Arteesid.com - Indramayu – Pagi itu, Kamis 25 Desember 2025, suasana di pintu utara Ma’had Al-Zaytun tampak berbeda. Bukan bus-bus besar antarprovinsi yang datang, melainkan iring-iringan sederhana namun sarat keceriaan: lima mobil losbak dan dua odong-odong. Di atasnya, puluhan wajah mungil dari PAUD Melati Sari dan PAUD Matahari, Desa Temiyang Sari, tampak tak sabar ingin melihat apa yang ada di balik pepohonan rindang kampus tersebut.
Selama ini, Al-Zaytun bagi warga Temiyang Sari hanyalah tetangga besar yang sunyi di balik hutan jati. Namun hari itu, sekat tersebut terbuka lebar. Kunjungan pendidikan di masa libur sekolah ini menjadi jembatan rasa ingin tahu antara warga desa dengan pusat pendidikan yang kerap mengundang decak kagum tersebut.

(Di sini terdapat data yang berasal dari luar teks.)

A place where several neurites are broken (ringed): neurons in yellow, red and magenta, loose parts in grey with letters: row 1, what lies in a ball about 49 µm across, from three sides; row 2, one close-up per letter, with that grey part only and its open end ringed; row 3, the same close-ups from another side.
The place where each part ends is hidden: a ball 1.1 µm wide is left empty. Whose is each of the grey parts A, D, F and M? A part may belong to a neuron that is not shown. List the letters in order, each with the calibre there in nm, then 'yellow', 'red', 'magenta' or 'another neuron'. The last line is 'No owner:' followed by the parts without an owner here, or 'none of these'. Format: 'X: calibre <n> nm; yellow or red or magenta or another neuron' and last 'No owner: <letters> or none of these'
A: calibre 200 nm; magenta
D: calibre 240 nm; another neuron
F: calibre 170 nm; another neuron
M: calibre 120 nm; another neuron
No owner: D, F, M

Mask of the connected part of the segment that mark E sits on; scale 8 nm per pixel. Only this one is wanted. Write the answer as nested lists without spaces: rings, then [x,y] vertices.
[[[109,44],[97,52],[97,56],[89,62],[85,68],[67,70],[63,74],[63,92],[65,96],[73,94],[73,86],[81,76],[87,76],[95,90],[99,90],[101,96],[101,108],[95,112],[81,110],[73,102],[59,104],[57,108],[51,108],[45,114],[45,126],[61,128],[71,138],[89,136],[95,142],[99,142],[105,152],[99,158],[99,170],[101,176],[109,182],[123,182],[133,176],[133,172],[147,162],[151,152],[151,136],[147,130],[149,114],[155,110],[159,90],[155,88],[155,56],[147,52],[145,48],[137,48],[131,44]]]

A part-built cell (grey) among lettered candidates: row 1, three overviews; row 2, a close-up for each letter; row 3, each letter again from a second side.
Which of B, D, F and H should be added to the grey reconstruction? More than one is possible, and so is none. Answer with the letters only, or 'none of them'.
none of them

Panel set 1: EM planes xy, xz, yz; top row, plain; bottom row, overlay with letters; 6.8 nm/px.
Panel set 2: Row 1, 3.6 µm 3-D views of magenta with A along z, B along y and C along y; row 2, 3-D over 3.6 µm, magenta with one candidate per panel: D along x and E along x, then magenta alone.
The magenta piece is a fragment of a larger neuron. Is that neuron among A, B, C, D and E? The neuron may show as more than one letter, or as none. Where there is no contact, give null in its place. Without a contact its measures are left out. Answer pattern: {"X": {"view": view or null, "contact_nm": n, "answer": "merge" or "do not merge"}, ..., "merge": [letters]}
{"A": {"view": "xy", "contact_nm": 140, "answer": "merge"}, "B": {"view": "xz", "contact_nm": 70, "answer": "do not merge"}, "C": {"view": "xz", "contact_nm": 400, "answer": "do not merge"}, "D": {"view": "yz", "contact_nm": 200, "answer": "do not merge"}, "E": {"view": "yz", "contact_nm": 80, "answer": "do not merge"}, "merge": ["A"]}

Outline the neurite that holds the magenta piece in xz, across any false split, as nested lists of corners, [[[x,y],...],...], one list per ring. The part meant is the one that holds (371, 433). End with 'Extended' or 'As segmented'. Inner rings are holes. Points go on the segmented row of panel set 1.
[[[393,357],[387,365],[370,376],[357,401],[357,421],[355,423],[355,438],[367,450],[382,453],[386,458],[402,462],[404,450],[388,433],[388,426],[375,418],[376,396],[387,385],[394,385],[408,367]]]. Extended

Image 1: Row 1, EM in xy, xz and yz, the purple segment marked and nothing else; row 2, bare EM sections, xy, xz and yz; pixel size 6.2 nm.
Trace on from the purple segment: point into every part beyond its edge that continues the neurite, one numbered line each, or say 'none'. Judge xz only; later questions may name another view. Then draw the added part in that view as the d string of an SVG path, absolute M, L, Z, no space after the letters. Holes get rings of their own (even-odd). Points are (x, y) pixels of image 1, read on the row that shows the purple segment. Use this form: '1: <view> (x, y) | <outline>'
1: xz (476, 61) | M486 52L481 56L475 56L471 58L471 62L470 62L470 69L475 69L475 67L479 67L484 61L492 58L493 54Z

"Istana" di Tengah Hutan: Dari Padi hingga Teknologi
Perjalanan dimulai saat jarum jam menunjuk angka 09.00 WIB. Didampingi oleh delapan ustadz dan ustadzah yang ramah, rombongan diajak melakukan "tawaf" pengenalan lingkungan. Destinasi pertama bukanlah ruang kelas, melainkan jantung ekonomi Ma’had: Istana Beras.
Anak-anak dan para orang tua terperangah melihat bagaimana butiran padi diproses dengan teknologi modern hingga siap saji. Tak jauh dari sana, Rumah Potong Ayam (RPA) dan pengolahan ikan tuna menunjukkan betapa mandirinya institusi ini dalam mengelola urusan perut ribuan santrinya.
"Senang sekali bisa melihat pengolahan beras dan ayam. Kelihatan sudah maju banget dengan teknologi, berbeda dengan kita yang di kampung. Di sini sudah seperti di luar negeri," ujar Ibu Ipah, guru PAUD Melati Sari yang sudah tiga kali berkunjung namun tetap merasa takjub dengan perubahan pesat yang ia lihat.
Masjid Rahmatan Lil 'Alamin: Simbol Kedamaian yang Memikat Hati
Puncak perjalanan spiritual dan visual terjadi saat rombongan menjejakkan kaki di Masjid Rahmatan Lil 'Alamin (RLA). Menara Pemuda Perdamaian yang menjulang tinggi menjadi saksi bisu filosofi besar yang sedang dibangun di sana. Di sini, para wali murid tidak hanya melihat kemegahan arsitektur, tapi juga merasakan hembusan angin sejuk di tengah lingkungan yang asri.
"Suasananya adem, sejuk, dan bangunannya bagus-bagus," ungkap Ibu Waituniati, salah satu wali murid. Kesan itu begitu mendalam bagi putranya, hingga sang anak berbisik lirih, "Bu, aku ingin sekolah di sini." Sebuah cita-cita kecil yang lahir dari sebuah perjalanan sederhana.
Kritik Membangun dari Hati Sang Tetangga
Meski decak kagum mendominasi, kejujuran warga desa sebagai "tetangga dekat" tetap mengemuka. Ibu Wiwi, Kepala Sekolah PAUD Matahari, memberikan catatan kecil dengan penuh kasih.
"Sangat berkesan, tapi saya lihat banyak daun berserakan di jalan. Kalau dibersihkan pasti lebih cantik lagi," tuturnya. Namun kalau di Ma'had Al Zaytun, dedaunan bukan sampah, tapi pupuk yang setiap sore dikumpulkan oleh santri." Jelas Maratu Shalihah. Bu Wiwi juga mendoakan agar pembangunan gedung yang belum selesai segera rampung agar wajah Al-Zaytun semakin sempurna sebagai pusat pendidikan yang luar biasa.
Pulang Membawa Inspirasi
Bagi Bapak Kepala Sekolah PAUD Melati Sari, kunjungan ini lebih dari sekadar wisata liburan. Ia melihat Al-Zaytun sebagai cermin kemajuan yang harus dicontoh. "Al-Zaytun adalah inspirasi bagi kami. Kami ingin menunjukkan kepada wali murid bahwa beginilah adanya Al-Zaytun, lingkungan yang modern dan mandiri," jelasnya mantap.
Menjelang tengah hari, setelah melepas lelah di Kantin Al-Zaytun dan menyeruput kopi di Cafe Kita, rombongan bersiap pulang. Mobil losbak dan odong-odong itu kembali bergerak menjauh, namun kali ini mereka membawa pulang sesuatu yang lebih berharga dari sekadar foto: rasa bangga memiliki tetangga yang menjadi mercusuar pendidikan di tanah kelahiran mereka.